All that is beside the point, I was an REM fanatic in their 85-90 college radio greatness. I could probably still warble every note from Murmur, Reckoning, Fables, Pageant, Document, and Dead Letter Office (which was a compendium of B-sides and their first EP Chronic Town). They started really losing me on Green, and by Out of Time or Monster (can't remember the order), I was out of patience. I've mentioned on more than one occasion that I'm an "old shit" kind of guy, but in the case of REM, the 80s shit was way better than the 90s shit.

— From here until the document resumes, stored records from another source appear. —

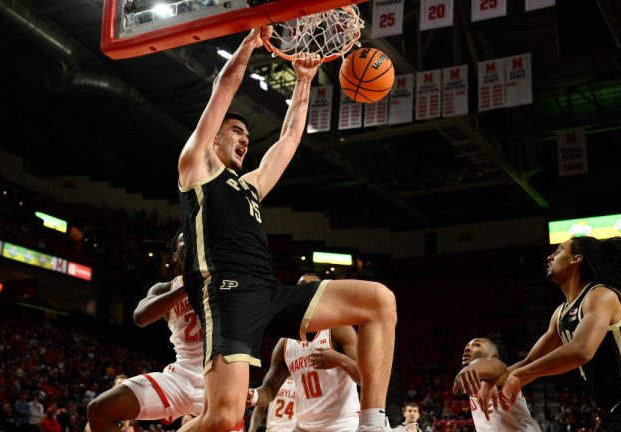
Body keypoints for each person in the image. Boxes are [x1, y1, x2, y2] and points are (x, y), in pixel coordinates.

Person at [176, 27, 397, 432]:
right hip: (228, 295)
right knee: (223, 418)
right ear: (212, 138)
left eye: (246, 134)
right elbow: (224, 87)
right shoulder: (197, 168)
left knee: (379, 300)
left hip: (270, 291)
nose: (244, 139)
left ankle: (373, 423)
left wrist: (304, 80)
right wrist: (249, 44)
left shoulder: (250, 187)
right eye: (235, 132)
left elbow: (290, 137)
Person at [483, 237, 621, 431]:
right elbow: (529, 361)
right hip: (616, 408)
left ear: (576, 259)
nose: (550, 257)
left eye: (558, 251)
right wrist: (491, 382)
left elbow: (581, 351)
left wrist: (519, 375)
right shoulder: (560, 314)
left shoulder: (600, 295)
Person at [88, 231, 207, 431]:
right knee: (99, 409)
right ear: (176, 255)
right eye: (185, 240)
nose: (192, 243)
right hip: (179, 377)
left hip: (215, 380)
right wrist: (188, 287)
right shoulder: (164, 288)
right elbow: (140, 317)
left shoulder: (220, 281)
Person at [246, 273, 360, 432]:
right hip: (303, 427)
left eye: (311, 288)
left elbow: (364, 377)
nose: (306, 292)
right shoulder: (284, 344)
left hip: (342, 425)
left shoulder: (338, 330)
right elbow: (270, 390)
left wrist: (338, 359)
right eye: (301, 288)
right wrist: (253, 395)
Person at [452, 337, 540, 432]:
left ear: (494, 356)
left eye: (477, 345)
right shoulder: (478, 380)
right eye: (466, 347)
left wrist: (470, 369)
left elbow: (498, 366)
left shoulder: (498, 376)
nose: (467, 349)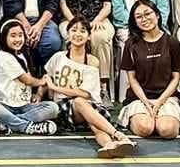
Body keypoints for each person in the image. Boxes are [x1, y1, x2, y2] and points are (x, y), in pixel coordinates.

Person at [45, 17, 136, 158]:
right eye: (74, 30)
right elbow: (46, 77)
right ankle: (119, 136)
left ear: (88, 36)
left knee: (96, 126)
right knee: (79, 102)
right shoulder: (58, 57)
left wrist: (55, 87)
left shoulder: (92, 61)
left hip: (89, 106)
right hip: (66, 109)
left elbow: (85, 94)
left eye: (83, 31)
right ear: (68, 34)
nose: (78, 34)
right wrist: (40, 93)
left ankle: (109, 145)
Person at [118, 0, 180, 140]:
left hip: (166, 97)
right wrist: (147, 103)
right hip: (139, 98)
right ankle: (142, 118)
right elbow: (132, 79)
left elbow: (176, 77)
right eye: (139, 17)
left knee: (167, 130)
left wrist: (159, 102)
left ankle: (162, 119)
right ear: (135, 21)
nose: (144, 19)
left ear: (157, 15)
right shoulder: (130, 44)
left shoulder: (172, 42)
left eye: (147, 14)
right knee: (145, 128)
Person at [0, 20, 60, 135]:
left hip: (25, 105)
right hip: (5, 105)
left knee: (53, 107)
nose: (18, 39)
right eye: (13, 36)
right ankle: (26, 127)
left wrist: (37, 94)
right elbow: (26, 80)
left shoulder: (23, 54)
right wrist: (43, 81)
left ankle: (7, 124)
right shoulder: (4, 56)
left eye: (20, 35)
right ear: (4, 38)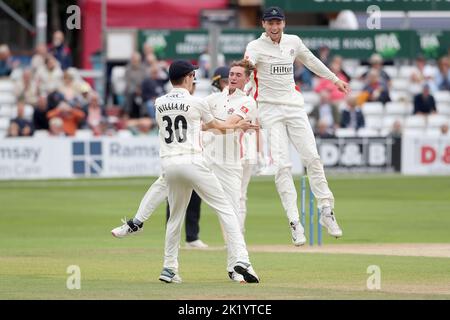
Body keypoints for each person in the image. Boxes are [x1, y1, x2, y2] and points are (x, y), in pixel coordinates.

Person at [112, 60, 260, 284]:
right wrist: (238, 126)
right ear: (189, 77)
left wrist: (226, 125)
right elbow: (217, 127)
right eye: (193, 77)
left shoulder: (158, 103)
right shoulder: (197, 102)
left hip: (170, 164)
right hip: (193, 162)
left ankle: (167, 266)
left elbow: (192, 125)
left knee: (174, 218)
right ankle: (242, 260)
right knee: (228, 210)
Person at [244, 6, 346, 244]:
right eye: (270, 23)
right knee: (282, 166)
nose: (274, 26)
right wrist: (245, 79)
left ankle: (326, 210)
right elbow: (249, 65)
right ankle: (294, 222)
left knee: (312, 158)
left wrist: (335, 80)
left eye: (277, 22)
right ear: (263, 25)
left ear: (284, 23)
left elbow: (311, 61)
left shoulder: (293, 41)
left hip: (294, 106)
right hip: (269, 109)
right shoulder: (255, 46)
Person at [165, 77, 208, 250]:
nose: (193, 86)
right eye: (192, 82)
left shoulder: (196, 103)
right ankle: (172, 239)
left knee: (195, 200)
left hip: (193, 158)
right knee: (173, 201)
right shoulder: (176, 104)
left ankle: (192, 237)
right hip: (178, 156)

At long last, to the point. The new album rocks. No elaborate production. Short songs. No massive strings. Ripping guitar. See, I like to rock. And finally, it seems like REM might like to rock as well. Accelerate doesn't rock like, say, Pageant, which rocked all the way through with the exception of Swan, Swan and Flowers of Guatamala, but it definitely does rock. Cheers to them, the spirit of Bill Berry is back.
And as a bonus, I learned something. When I download from iTunes, I typically go for single songs. This is the first album I've downloaded in a long time. And what used to be my greatest complaint about iTunes and albums is now resolved. Now you get a PDF doc with all the album art and liner notes. Big step forward.
Now if I could just find an iMax theatre that had the new Scorcese-Stones movie without having to drive to Dallas.